I just wanted to ask if this proof can be used for exercise 7-13b in Spivak Calculus
The exercise: Suppose that $f$ satisfies the conclusion of the Intermediate Value Theorem, and that $f$ takes on each value only once. Prove that $f$ is continuous.
By I.V.T. we have that $f\left(a\right)<e<f\left(b\right)$, then there is some $x$ in $\left[a,b\right]$ such that $f\left(x\right)=e$.

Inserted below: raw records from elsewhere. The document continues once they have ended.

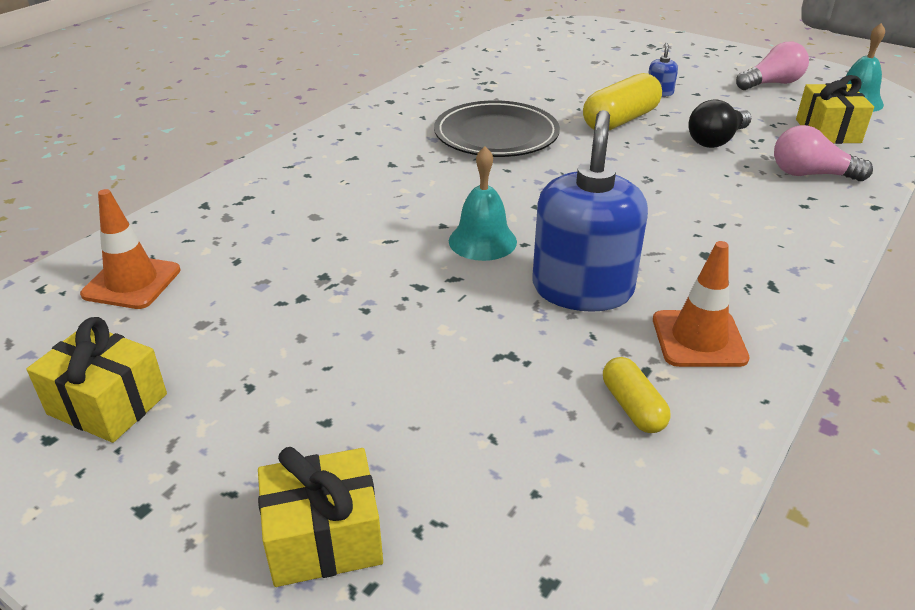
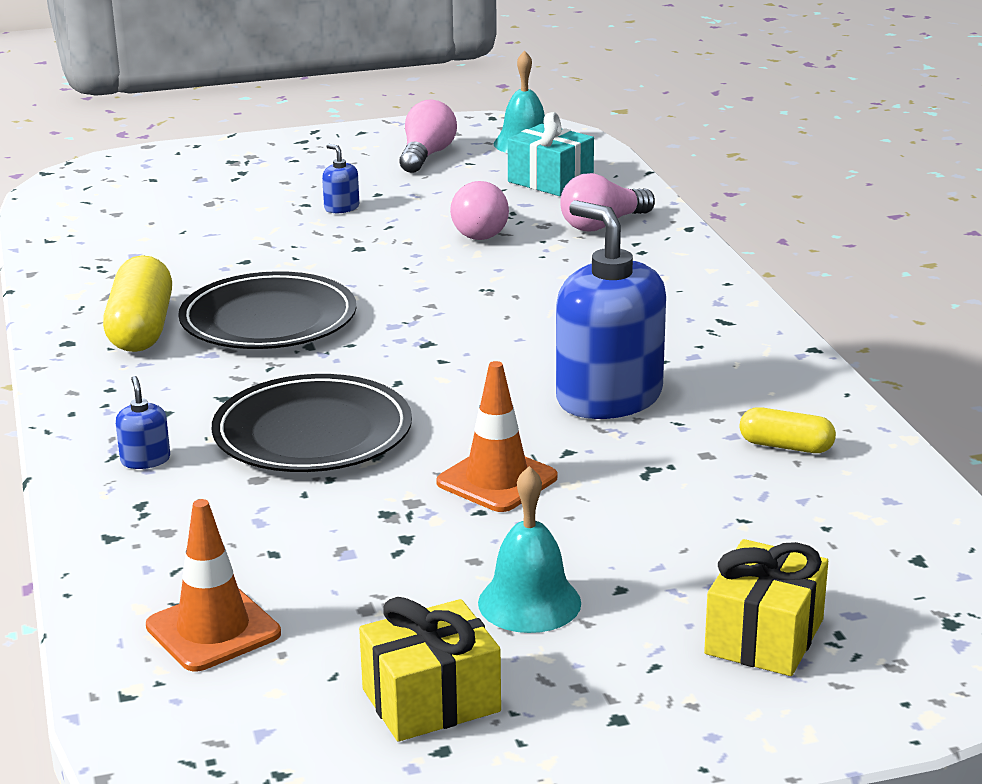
camera: 50 degrees left, 10 degrees down
(296, 176) = (145, 460): none -> blue soap dispenser
(388, 207) = (312, 432): none -> black plate
(482, 241) = (459, 410): turquoise bell -> turquoise bell (529, 602)
(620, 120) = (359, 250): yellow capsule -> yellow capsule (141, 329)
(699, 339) = (745, 382): orange traffic cone -> orange traffic cone (497, 480)
(716, 140) = (479, 230): black light bulb -> pink light bulb
(827, 131) = (550, 181): yellow gift -> turquoise gift

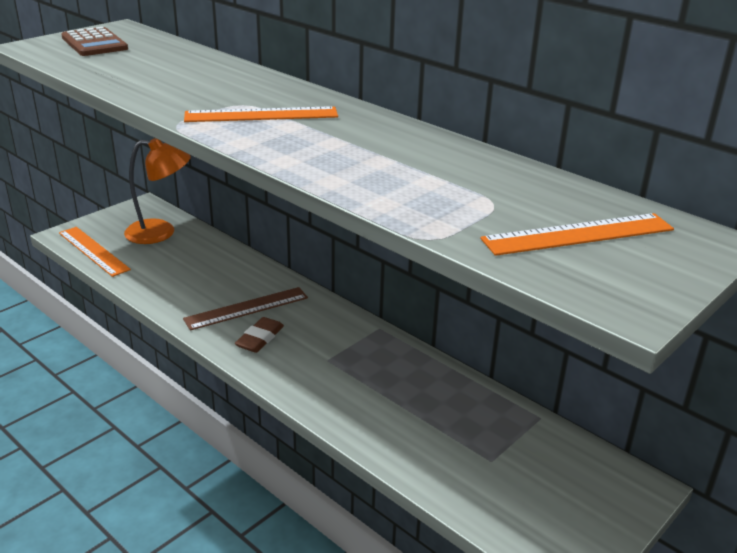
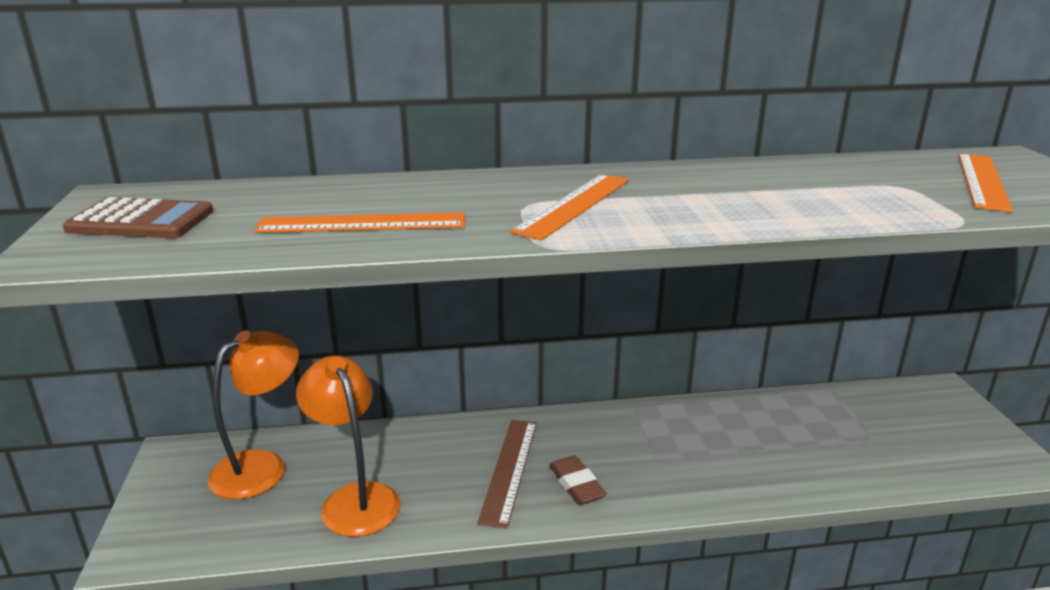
camera: 50 degrees left, 5 degrees down
(93, 251) = (218, 540): orange ruler -> orange ruler (362, 223)
(164, 271) = (355, 498): none -> orange lamp

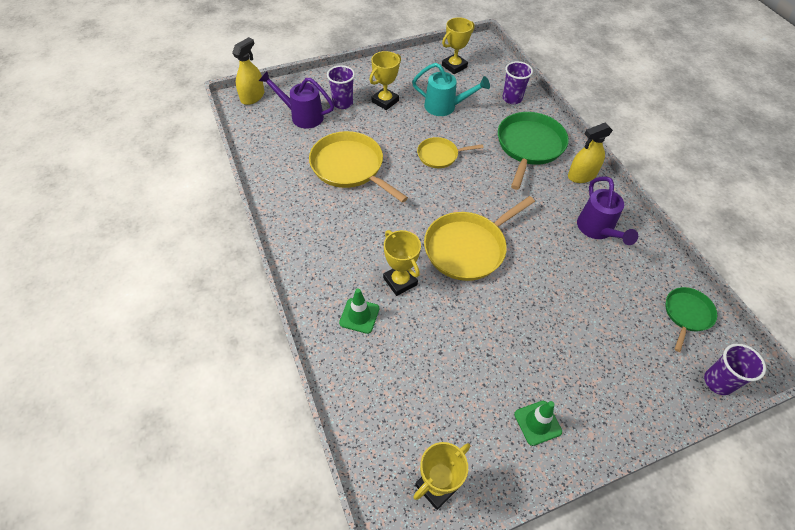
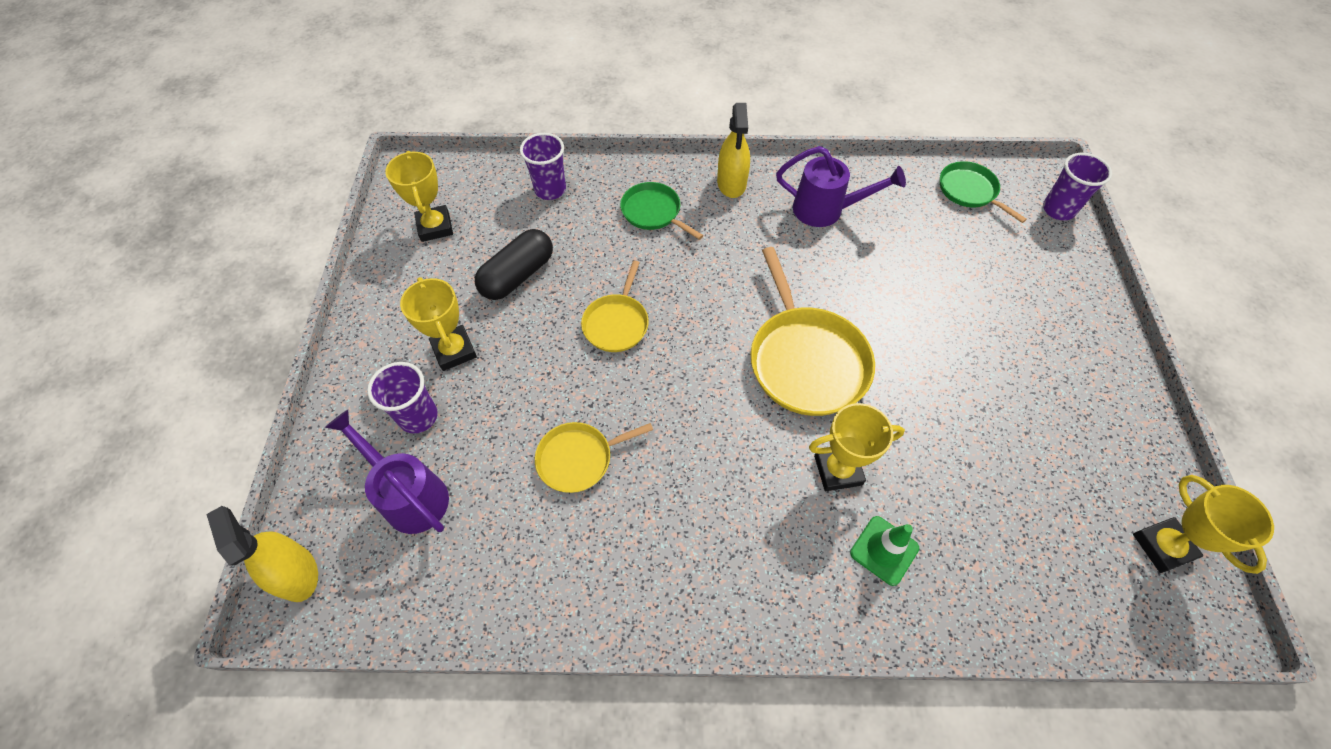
camera: 65 degrees left, 5 degrees up
(302, 116) = (410, 495): purple watering can -> purple watering can turned 90 degrees clockwise
(350, 167) = (579, 458): yellow pan -> yellow pan, size x0.57
(445, 107) = (518, 275): turquoise watering can -> black capsule
(529, 146) = (653, 212): green pan -> green pan, size x0.57
(537, 423) = (1087, 397): green traffic cone -> none

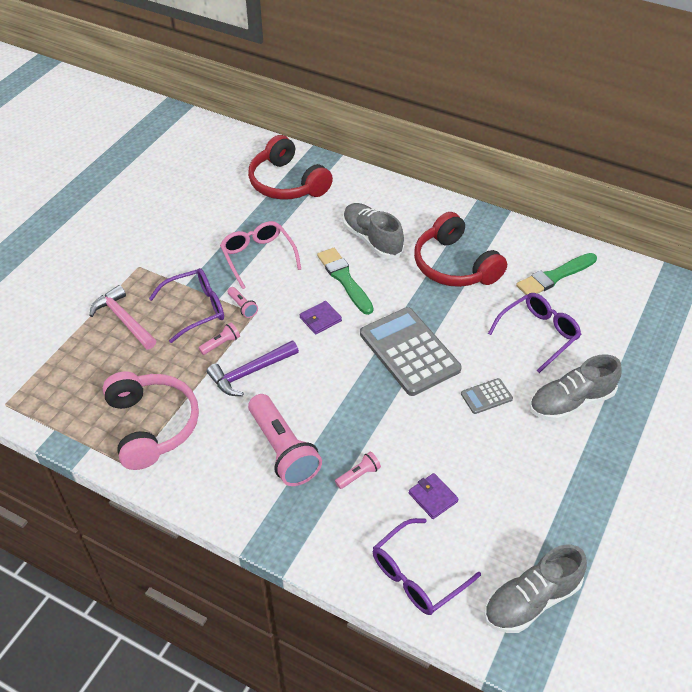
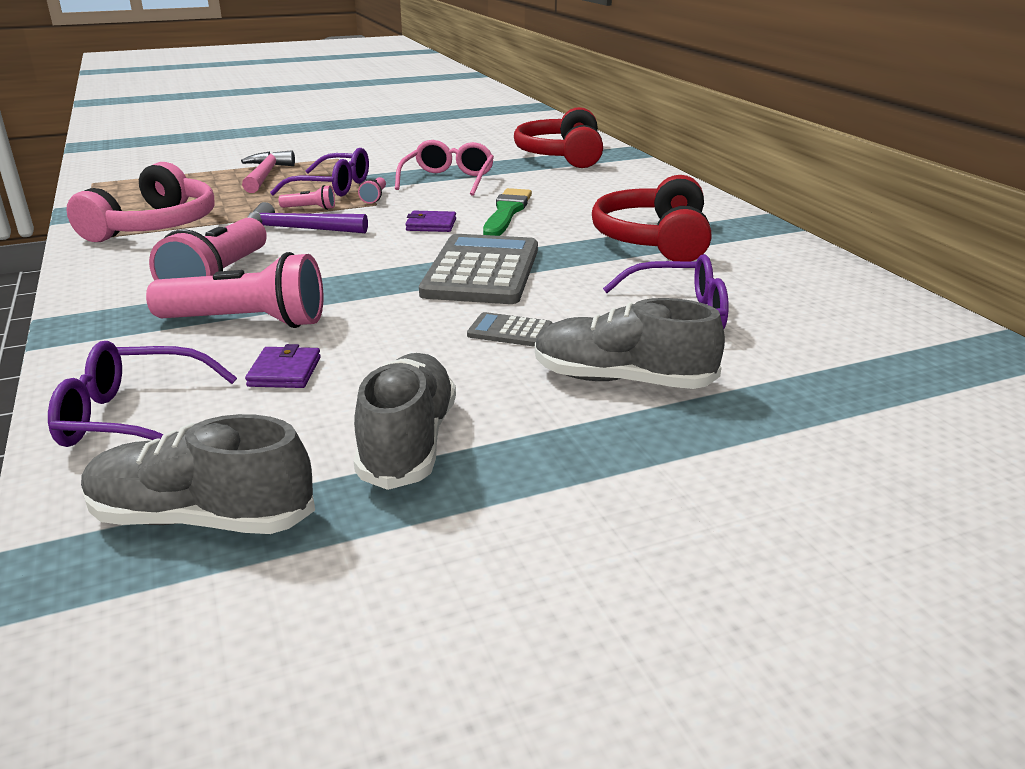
camera: 40 degrees right, 20 degrees down
(358, 475) = (247, 322): pink flashlight -> pink flashlight, size x2.26
(372, 239) = (586, 201): grey shoe -> grey shoe (408, 443)
(554, 276) = (784, 285): green brush -> none

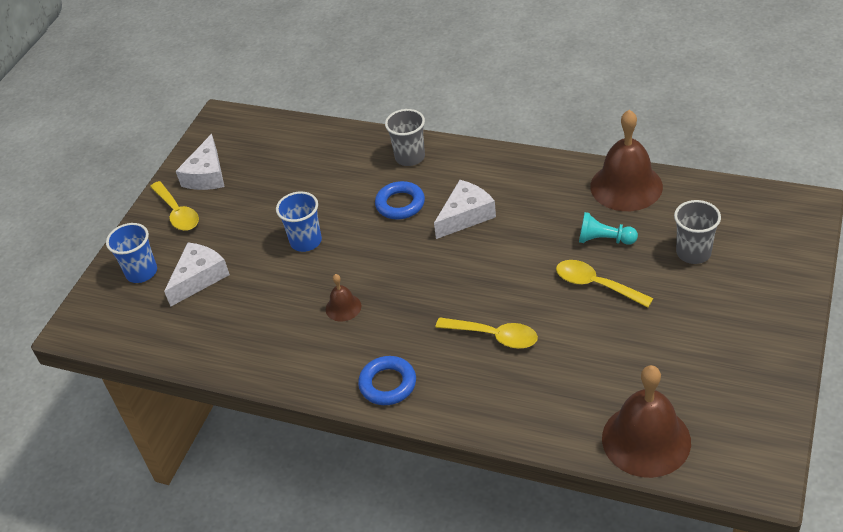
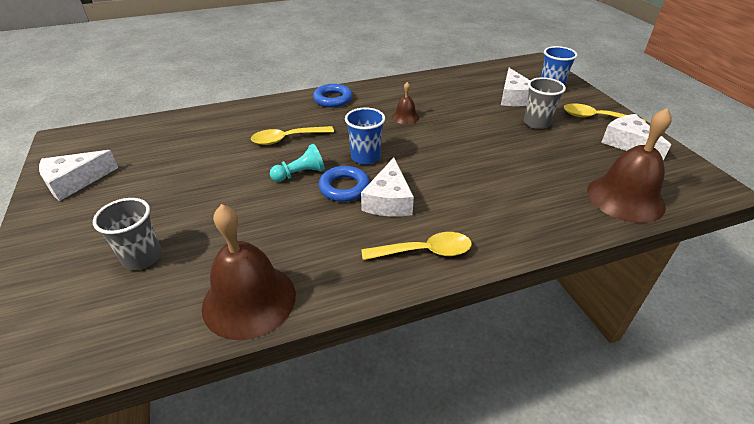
camera: 135 degrees right, 5 degrees down
(306, 241) = (484, 136): blue cup -> blue cup (365, 157)
(400, 204) = (454, 186): blue ring -> blue ring (344, 188)
(410, 157) = (503, 228): grey cup -> grey cup (536, 123)
(596, 285) = (229, 195): yellow spoon -> yellow spoon (424, 251)
(604, 240) = (242, 233): turquoise pawn -> turquoise pawn (300, 174)
(646, 439) = (148, 130): brown bell -> brown bell (625, 198)
(746, 379) = (75, 182): none -> white cheese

Then there are too $f\left(a\right)<f\left(c\right)<e<f\left(d\right)<f\left(b\right)$, and we can assume that $e-\alpha<f\left(c\right)<e<f\left(d\right)<\alpha + e$. Then there is $a<c< y<d<b$ $($The property, that if $f\left(a\right)<f\left(c\right)$ then $a<c$ comes from the fact that $f\left(x\right)$ is injective) , and $f\left(y\right)=e$. By this we have $f\left(y\right)-\alpha<f\left(y\right)<f\left(y\right)+\alpha$, and that $y-\delta<y<y+\delta$. Then there is some $f\left(x\right)$, such as $f\left(y\right)-\alpha<f\left(x\right)<f\left(y\right)$, so too $f\left(y\right)-\alpha<f\left(x\right)<\alpha+f\left(y\right)$. Then $y-\delta<x<y$. This is a definition of limit, where $\alpha=\epsilon$, so $\lim\limits_{x \to y^{-}}f\left(x\right)=f\left(y\right)$. There is too $\lim\limits_{x \to y^{+}}f\left(x\right)=f\left(y\right)$, and by this, $\lim\limits_{x \to y}f\left(x\right)=f\left(y\right)$ for any $x$ in $\left[a,b\right]$. By this, $f\left(x\right)$ is continuous.